Noteworthy features include built-in client email messaging, accounts payable, accounts receivable, sales on hold, and multistore capabilities, he reported.

“All of the features added to our software are informed by the needs of our clients,” Bodzin said. “When clients present us with feature requests that we feel would benefit a good segment of our customer base, we add those features.”

Meeting Specific Needs
POS system providers often keep the special needs of pet store owners in mind when designing products. For example, Arba Retail Systems’ ArbaPro Pet POS offers inventory tracking and analysis, customer loyalty programs, livestock management with loss tracking and employee time clocking and performance tracking.

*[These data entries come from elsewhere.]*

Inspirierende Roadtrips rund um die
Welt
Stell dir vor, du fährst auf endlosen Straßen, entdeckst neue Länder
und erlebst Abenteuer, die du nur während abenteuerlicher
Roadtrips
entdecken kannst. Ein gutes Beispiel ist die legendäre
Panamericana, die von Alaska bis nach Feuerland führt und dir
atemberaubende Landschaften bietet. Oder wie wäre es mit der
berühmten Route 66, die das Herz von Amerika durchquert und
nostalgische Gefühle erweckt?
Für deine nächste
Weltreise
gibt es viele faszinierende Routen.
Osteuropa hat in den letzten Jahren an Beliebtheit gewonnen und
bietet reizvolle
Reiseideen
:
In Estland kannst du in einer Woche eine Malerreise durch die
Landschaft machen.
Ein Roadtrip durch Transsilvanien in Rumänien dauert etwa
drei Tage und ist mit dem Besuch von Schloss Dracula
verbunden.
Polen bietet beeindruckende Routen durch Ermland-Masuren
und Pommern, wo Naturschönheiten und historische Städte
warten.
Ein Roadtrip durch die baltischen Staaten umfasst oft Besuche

Rob Gaudio, co-owner of Pussy & Pooch  in Los Angeles and Long Beach, Calif., uses Lightspeed Retail for the store’s POS and inventory management. It is a Mac-based system that also is available on the iPad.

“We wanted to upgrade to a more robust system,” Gaudio said. “Some of the main features that led to our decision were the ‘multistore’ functionality, integrated with e-commerce system, iPads for client show-rooming and line busting, and robust reports.

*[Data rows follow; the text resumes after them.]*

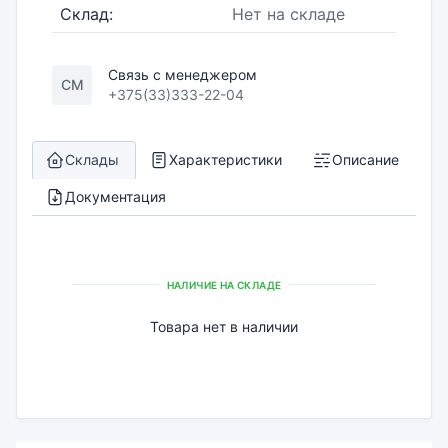
Склад:
Нет на складе
Связь с менеджером
СМ
+375(33)333-22-04
Склады
Характеристики
Описание
Документация
НАЛИЧИЕ НА СКЛАДЕ
Товара нет в наличии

“While the system is a recent upgrade for us, we are finding that it does lack some basics of the traditional POS functionality,” he continued. “For instance, it focuses so much on bells and whistles that it has missed some very basic necessities for POS usage and the true day-to-day needs of a retailer.”

That’s something retailers need to be wary of, especially first-time buyers, store owners cautioned. If retailers are purchasing their first point-of-sale system, it is important that the system be able to export information in a universal format so retailers can move their inventory and sales data to a new system should theirs become obsolete.

Greg Phillips, owner of Gone to the Dogs Boutique in St. Pete Beach, Fla., currently is not using a POS system but is thinking about getting one this year.

“As my business grows, it becomes more time consuming to manage the inventory manually,” he said. “I’m looking to better manage the inventory, to know when to reorder (based on sell-through of SKUs), to know when to reduce the price of an item based on sell through, and to be able to program price reductions or sales for specific time frames.”

Phillips is researching different systems online and has been asking the advice of fellow pet store owners.

Retailers should make an extensive checklist of things a system must do for the operation before making any decisions, Stanojevic of MerchantOS said.

“Never buy a system without playing around with it a bit and feeling comfortable with it,” he said. “If you can’t figure out how to do a few basic operations on your own, that is a pretty strong warning sign you should be moving along.

“A good point-of-sale should be barely noticeable to you or your customers when making sales but get you all the data you need to maintain proper inventory and customer relations,” he added.

At Best Buddies Dog Boutique and Bakery, also in St. Pete Beach, Fla., owner Alan Ronay uses a system that integrates sales, inventory, payments and online.

“We have tried several systems, and we ended up keeping the one we have because it has a long history of support and innovation,” Ronay said. “We needed something that could grow with us.”

The e-system helps Best Buddies track sales and provides detailed insight into how the business is performing, which allows for wise decisions moving forward, Ronay said.

“It also helps us track sales and promotions, which helps us see the effectiveness of campaigns,” he said. “Knowing how to use all the tools of the system helps us understand patterns and enables us to get ahead of trends.”

While the store is making the most of using tablets to add on more terminals, Ronay would like to see a system that allows more flexibility with add-ons and plugins.

“Different industries require different tools, and we’d like to be able to develop our own tools and integrate them into the system more easily,” he said.